Prizemoney cuts are ruled out in Racing Queensland fightback
RACING Minister Grace Grace has ruled out further cuts to prizemoney, despite Racing Queensland tabling a $19.9 million operating loss for the 2015-16 financial year.
RACING Minister Grace Grace has ruled out further cuts to prizemoney, despite Racing Queensland tabling a $19.9 million operating loss for the 2015-16 financial year on Friday.
This represents an $8.7 million increase in the operating loss from the previous financial year.
It is short of the originally predicted $28 million loss and the figure was swollen to the tune of $4 million by a backdated superannuation fee to jockeys which is in dispute.
RQ has lodged an objection against default assessments relating to jockeys’ superannuation.
The $4 million included in the 2015-16 expenses has not been paid and may not need to be, pending the outcome of the objection.
Minister Grace said she believes the new board has the capacity to find new revenue streams, rather than stripping back prizemoney any further than those proposed in last year’s Tracking To Sustainability document.
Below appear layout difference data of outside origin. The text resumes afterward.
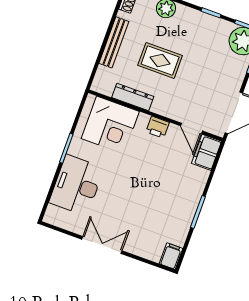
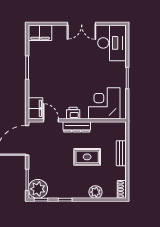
bench: (114, 42) -> (121, 153), width x0.73
dresser: (133, 97) -> (77, 127), moved
desk: (77, 185) -> (112, 43), moved
filing cabinet: (171, 256) -> (40, 33), width x2.00

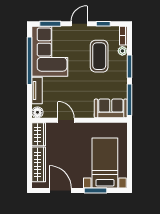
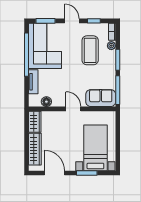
door: (79, 24) -> (72, 21), hinge flipped
floor lamp: (37, 112) -> (46, 102), moved
door: (66, 120) -> (73, 109), moved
“You can’t cut prizemoney too much because it then becomes very uncompetitive when you compare us to other states,” Grace said.
“I think we’ve done what we’ve needed to do. Clearly we need to look at what are all the options to make this industry sustainable.
“That is better utilisation of our resources, such as the real estate we have and Racing Queensland has the ability to now concentrate on the commercial aspects of racing.
“You have to take some tough decisions up front and then give the board the opportunity to concentrate on working with the industry in bringing it to viability.”
The report includes a case for greyhound participants to seek more funding, as the code-by-code breakdown showed it returning a profit of $876,000 before depreciation.
Gallops lost $11.2 million, which includes the $4 million disputed jockey fee and harness lost $7.4 million, or 34 per cent of its revenue.
RQ reported cash reserves of more than $16 million at the end of last financial year after the government underwrote the industry to the tune of $32 million to cover the cost of the past two years of losses.
It’s not clear when — or if — that money will be paid back to government.
“If RQ would turn a profit there would be an assumption that would be returned back to the coffers of government (but) clearly it isn’t one the government believes they will be able to call on for quite some time,” Grace said.
Overall wagering revenue grew by less than $1 million in 2015-16, to $203.3 million. This included a $5 million increase in race information fees from interstate TAB operators and corporate bookmakers to $59 million. UBET’s product fee fell by $2.4 million to $129.8 million, with its race information fee deduction growing by just over $1 million to $36.2 million.
Analysts hope the return of Eagle Farm will negate the severity of this deduction in future years.